Flink Applicative overview
This document outlines how Fluss, integrates with Flink to optimize performance and data handling. Key benefits include:
- Reduced state size for faster backups and checkpoints
- Lower memory usage
- Seamless integration with historical data
The following Flink features and patterns were implemented for smooth Fluss integration:
- first_row merge type
- Delta join
- Lookup join
- Materialized table
- Union read
Note: The Spark component is omitted, as it only involves a basic batch job and was not the main focus of this project.
1. Merge Type : first_row
The first_row merge type is used to retrieve the first event for a customer. This approach retains the initial insert for a given primary key. Given that the bucket retention time is set to 7 days, only data within this window is accessible.
Note: Tightly coupling technical retention time to a domain rule is clearly not a good practice and should be changed.
2. Lookup Join
A lookup join is performed when a table is joined with another table queried from an external system.
In this implementation, the lookup join enriches order data with corresponding customer information.
3. Delta Join
In brief, a delta join enables joining with a "remote" state using a key lookup mechanism, which avoids data duplication between the streaming layer and Flink worker state.
Here, the first_customer_touch_event stream is joined with customer data stored in Fluss.
For further technical details, refer to Fluss Delta Joins Documentation, it is really well explained.
4. Materialized Table
Materialized tables address the challenge of unifying batch and streaming data. To make a table usable by a streaming layer, a scheduled or streaming job fetches data from the "cold" layer to the "hot" layer.
Here the data ingested by the spark job to the existing_namespace.campaign table should be periodically extracted and synced to the streaming storage.

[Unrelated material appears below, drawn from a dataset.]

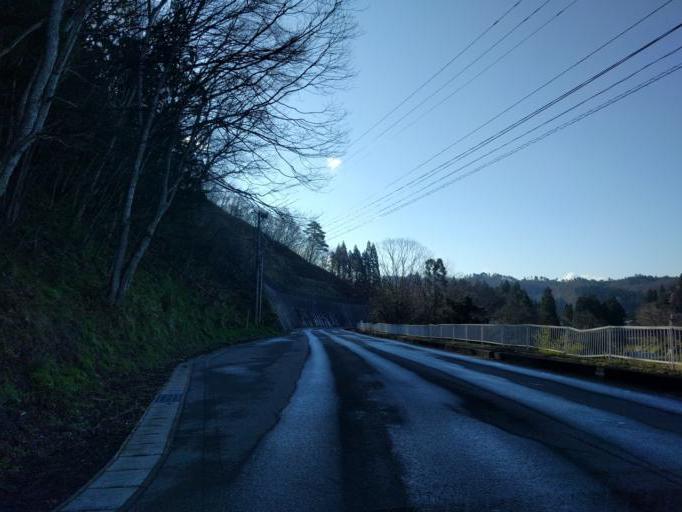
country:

Note: A configuration issue was encountered, as the job executed only once and did not continue as scheduled. I did not throughly investigated whether it was an issue coming from Fluss or Flink
5. Union Read
Disclaimer: This feature was not thoroughly verified in this project, but it is highly relevant. Union read allows querying both the stream (with the freshest data) and historical data. While performance should be monitored, the potential of this tool is significant and worth highlighting.